In July, I'll be married 59 years and still keep the pan working its miracles.
Marion L. Frazier, Calumet City
In 1979 I moved to Chicago, had my first real job out of college and was setting up my first real apartment on my own. I had nothing for the kitchen. So I went to the Woolworths on North Broadway, in what was then known as New Town, to buy some kitchen and dining needs.
On display were brand-new cast-iron skillets. Some were priced at $4.99 and some had no price at all, but one was priced at $2.99. So that is the one I selected and purchased. I have had it ever since.
Terry J. Baublis, Chicago
My cast-iron Dutch oven is at least 100 years old . . . I mainly cook my mixed greens and my various beans in it. I love it because it was handled by a minimum of four generations and it is a part of my history.
Shirley E. Griffin, Chicago
My 13-inch, deep-walled, cast-iron skillet was bought at a garage sale about 33 years ago in Blue Island. I was just out of the Marine Corps, going to night school, newly married, and we had no money. So we used to go camping just to be able to go away somewhere. The $3 skillet looked like a good, durable cooking item that could be a very versatile cooking tool.
It later morphed into a pan I would take along for the "just guys" fishing trips, and I learned the hard way what you should not cook in it . . . like eggs, for instance.

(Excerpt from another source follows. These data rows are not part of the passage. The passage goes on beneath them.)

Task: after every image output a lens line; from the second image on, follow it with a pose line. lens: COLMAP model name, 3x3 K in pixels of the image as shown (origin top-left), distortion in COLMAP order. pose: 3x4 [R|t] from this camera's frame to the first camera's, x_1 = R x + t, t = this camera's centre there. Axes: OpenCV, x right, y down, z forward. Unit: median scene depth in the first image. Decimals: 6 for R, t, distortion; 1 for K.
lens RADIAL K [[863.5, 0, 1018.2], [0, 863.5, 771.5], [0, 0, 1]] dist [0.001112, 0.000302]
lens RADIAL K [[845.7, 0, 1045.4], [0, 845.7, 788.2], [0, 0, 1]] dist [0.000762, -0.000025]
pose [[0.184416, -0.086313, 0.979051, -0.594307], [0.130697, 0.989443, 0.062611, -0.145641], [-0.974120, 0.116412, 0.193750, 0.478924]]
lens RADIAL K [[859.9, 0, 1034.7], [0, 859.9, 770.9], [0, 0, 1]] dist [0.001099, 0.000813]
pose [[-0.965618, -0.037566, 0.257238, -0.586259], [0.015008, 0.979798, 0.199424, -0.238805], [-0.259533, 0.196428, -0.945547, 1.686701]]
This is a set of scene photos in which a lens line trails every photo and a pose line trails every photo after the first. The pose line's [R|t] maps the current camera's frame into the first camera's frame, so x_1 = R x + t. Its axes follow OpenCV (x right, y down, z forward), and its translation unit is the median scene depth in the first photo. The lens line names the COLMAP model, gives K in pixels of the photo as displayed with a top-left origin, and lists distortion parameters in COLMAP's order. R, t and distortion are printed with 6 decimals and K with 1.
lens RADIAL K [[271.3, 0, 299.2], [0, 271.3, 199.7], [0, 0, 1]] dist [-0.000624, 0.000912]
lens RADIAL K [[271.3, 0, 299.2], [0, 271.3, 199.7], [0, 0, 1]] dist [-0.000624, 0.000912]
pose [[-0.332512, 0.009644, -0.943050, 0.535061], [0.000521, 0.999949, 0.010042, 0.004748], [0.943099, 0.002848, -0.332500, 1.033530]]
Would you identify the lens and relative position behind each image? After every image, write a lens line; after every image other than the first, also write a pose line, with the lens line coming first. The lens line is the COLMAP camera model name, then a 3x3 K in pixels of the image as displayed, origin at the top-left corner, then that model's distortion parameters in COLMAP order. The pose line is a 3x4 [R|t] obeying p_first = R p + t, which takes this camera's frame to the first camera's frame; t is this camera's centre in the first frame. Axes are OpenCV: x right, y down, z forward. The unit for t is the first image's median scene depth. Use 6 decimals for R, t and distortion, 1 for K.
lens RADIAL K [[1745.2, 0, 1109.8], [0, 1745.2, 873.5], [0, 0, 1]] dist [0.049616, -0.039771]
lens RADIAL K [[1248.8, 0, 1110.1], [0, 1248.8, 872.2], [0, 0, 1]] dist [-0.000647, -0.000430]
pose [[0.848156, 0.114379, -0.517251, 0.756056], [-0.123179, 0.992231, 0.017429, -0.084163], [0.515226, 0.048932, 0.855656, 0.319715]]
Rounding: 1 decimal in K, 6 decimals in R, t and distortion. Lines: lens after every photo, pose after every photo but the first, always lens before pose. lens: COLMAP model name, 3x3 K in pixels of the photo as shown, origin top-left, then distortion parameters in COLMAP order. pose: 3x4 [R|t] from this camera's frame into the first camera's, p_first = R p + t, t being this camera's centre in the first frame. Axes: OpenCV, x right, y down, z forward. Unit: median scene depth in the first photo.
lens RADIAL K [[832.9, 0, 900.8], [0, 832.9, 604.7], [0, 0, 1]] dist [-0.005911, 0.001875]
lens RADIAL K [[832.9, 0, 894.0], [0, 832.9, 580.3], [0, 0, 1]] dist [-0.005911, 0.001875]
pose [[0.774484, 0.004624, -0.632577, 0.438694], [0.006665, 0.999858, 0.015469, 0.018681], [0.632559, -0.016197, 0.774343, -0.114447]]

After an attempt at a large egg casserole, the pan spent a night in the wavy surf of Lake Michigamme, Mich., as a start to the next morning's scouring. But lo and behold, I reeled it in just before dawn, and not a speck was left on the pan. It was washed up and put back in duty.
It was just after that that I learned about seasoning the pan. Rust is not a good thing for cast iron. I figured out the oiling process around 1980 or so.
From that point forward, no water -- or very little -- would ever touch that pan again. And since I loved to fish and had a family that loved to eat fish, especially fresh perch, the skillet reinvented itself as the Perch Pan.
Incredible what butter, butter, garlic, olive oil, salt, butter and corn flakes -- did I mention butter? -- can produce in a cast iron skillet.